┌─ TEXTE À LIRE

Non seulement la part documentaire reconnaît dans le centre social de la Masseria la vaillante hétérotopie accueillant les enfants d'une banlieue de Naples annexée par la Camorra, mais le désir fictionnel consiste à y loger la figure ambivalente de sa directrice, digne représentante des lieux mais aussi héroïne tragique qui en incarne la menace imprévisible. Entre la morale familiale de l'institution et l'éthique d'une hospitalité inconditionnelle offerte à l'étrangère qui y a trouvé refuge mais dans la haine des parents, il y a quelques pas filmés tantôt comme une danse minimaliste, tantôt comme une stase mutique. L'intruse n'identifie alors plus l'étrangère issue de l'extérieur, elle surgit comme la part méconnue du connu, comme dehors absolu où l'hospitalité engage la folie du sujet éthique et avec elle le risque de la déliaison communautaire. Et l'héroïne alors de ressembler à la fois à Antigone et à la docteure Cartwright de Seven Women de John Ford.
C'est une course-poursuite baroque à souhait, entre Hergé, Orson Welles et Raul Ruiz. C'est un jeu de chat et de souris, le gros matou Neruda poursuivi dans tout le Chili par le flic à la solde de l'anticommunisme. Après moult fourches narratives, le policier pétrifié dans les neiges d'un western à la Richard Brooks fait le plus grand choix : celui d'être sauvé de la misère réactionnaire en acceptant de devenir le frère de légende du héros de la liberté qu'il pourchassait. Et qui n'aura pas d'autre mandat alors que de composer le poème commun de leur rachat.
Que la nuit succède au jour et le conte sentimental rohmérien se voit brossé à rebrousse-poil, réinventé en fantaisie tourneurienne. Que le jour succède à la nuit et le deuil de l'obscurité passée devient le deuil du deuil de l'éclat solaire qui précédait. Une adolescente bouleverse de comprendre la banalité de ce qu'elle ne sait pas encore, à savoir que le deuil de sa mise au ban amoureux est lui-même voué à la promesse de son propre deuil. Que le deuil soit lui-même l'objet du deuil engage aussi tout un avenir, celui d'une femme qui aura toute sa vie pour savoir ce qu'elle aura toujours déjà compris.
Une fratrie vouée aux marges sociales se peuple d'un archipel de lieux secrets, introuvables sur aucune carte : de cette zone clandestine, caves et arbres où passent des rails de paroles improvisées, il est beau qu'un documentaire en compose le poème souterrain et électrique, tout en visions fugitives, en flashs pris au mot.
Des femmes s'entraînent à la guerre : elles sont kurdes, adeptes du socialisme libertaire, elles rêvent dans les ruines crénelant la carte reliant la Turquie à la Syrie qu'un autre monde est possible. Et elles sourient. Leur sourire atteste qu'elles vivent en sachant risquer la mort, leur existence dignifiée d'être à la hauteur de quelques idées éternelles, justice et égalité. Ces guerrières filmées comme dans un western d'Anthony Mann à la fin regardent au loin, dans le liserai brûlant de la profondeur de champ, dans le hors-lieu de l'immortalité que leur mort aura depuis avérée.

└─
┌─ ENTRÉES FOURNIES

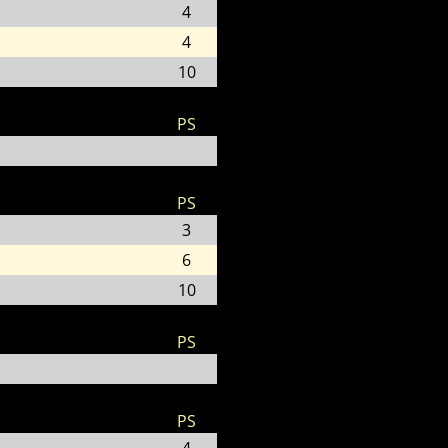
4
4
10
PS
PS
3
6
10
PS
PS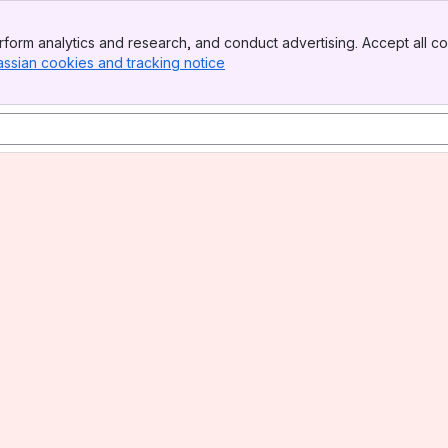
form analytics and research, and conduct advertising. Accept all co
assian cookies and tracking notice
, (opens new window)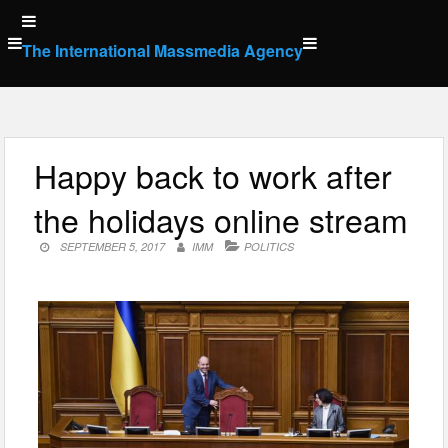
Skip
to
The International Massmedia Agency
content
Happy back to work after
the holidays online stream
SEPTEMBER 5, 2017
IMM
POLITICS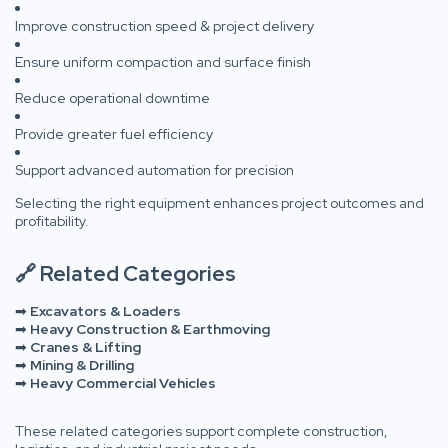
Improve construction speed & project delivery
Ensure uniform compaction and surface finish
Reduce operational downtime
Provide greater fuel efficiency
Support advanced automation for precision
Selecting the right equipment enhances project outcomes and
profitability.
🔗 Related Categories
➡
Excavators & Loaders
➡
Heavy Construction & Earthmoving
➡
Cranes & Lifting
➡
Mining & Drilling
➡
Heavy Commercial Vehicles
These related categories support complete construction,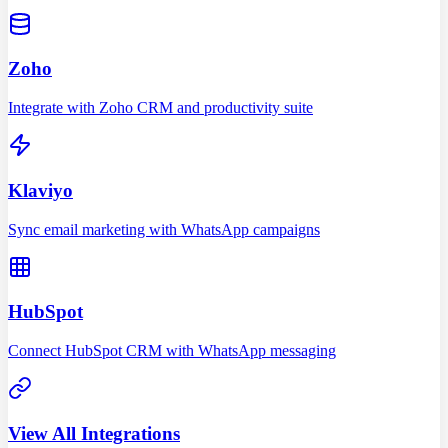
Zoho
Integrate with Zoho CRM and productivity suite
Klaviyo
Sync email marketing with WhatsApp campaigns
HubSpot
Connect HubSpot CRM with WhatsApp messaging
View All Integrations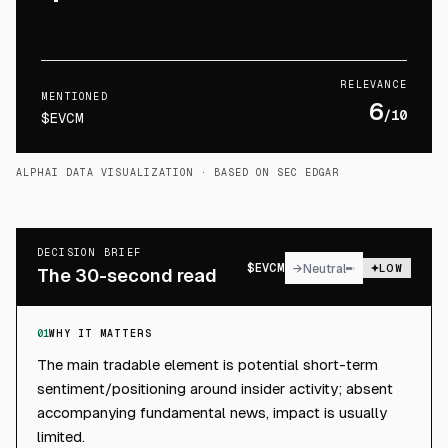
RELEVANCE
MENTIONED
6
/10
$EVCM
ALPHAI DATA VISUALIZATION
· BASED ON SEC EDGAR
DECISION BRIEF
$
EVCM
→
Neutral
LOW
The 30-second read
01
WHY IT MATTERS
The main tradable element is potential short-term
sentiment/positioning around insider activity; absent
accompanying fundamental news, impact is usually
limited.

└─

_TRAVAIL À FAIRE_
1. Traduisez en anglais la phrase suivante du texte : « C'est une course-poursuite baroque à souhait, entre Hergé, Orson Welles et Raul Ruiz. »
2. Citez fidèlement tout le passage du texte, depuis « C'est une course-poursuite » jusqu'à « de leur rachat. ».
Les entrées ne sont pas nécessaires pour ce travail.

_RÉPONSES PAR CONSIGNE_
1. It is a chase as baroque as one could wish, somewhere between Hergé, Orson Welles and Raul Ruiz.

2.
C'est une course-poursuite baroque à souhait, entre Hergé, Orson Welles et Raul Ruiz. C'est un jeu de chat et de souris, le gros matou Neruda poursuivi dans tout le Chili par le flic à la solde de l'anticommunisme. Après moult fourches narratives, le policier pétrifié dans les neiges d'un western à la Richard Brooks fait le plus grand choix : celui d'être sauvé de la misère réactionnaire en acceptant de devenir le frère de légende du héros de la liberté qu'il pourchassait. Et qui n'aura pas d'autre mandat alors que de composer le poème commun de leur rachat.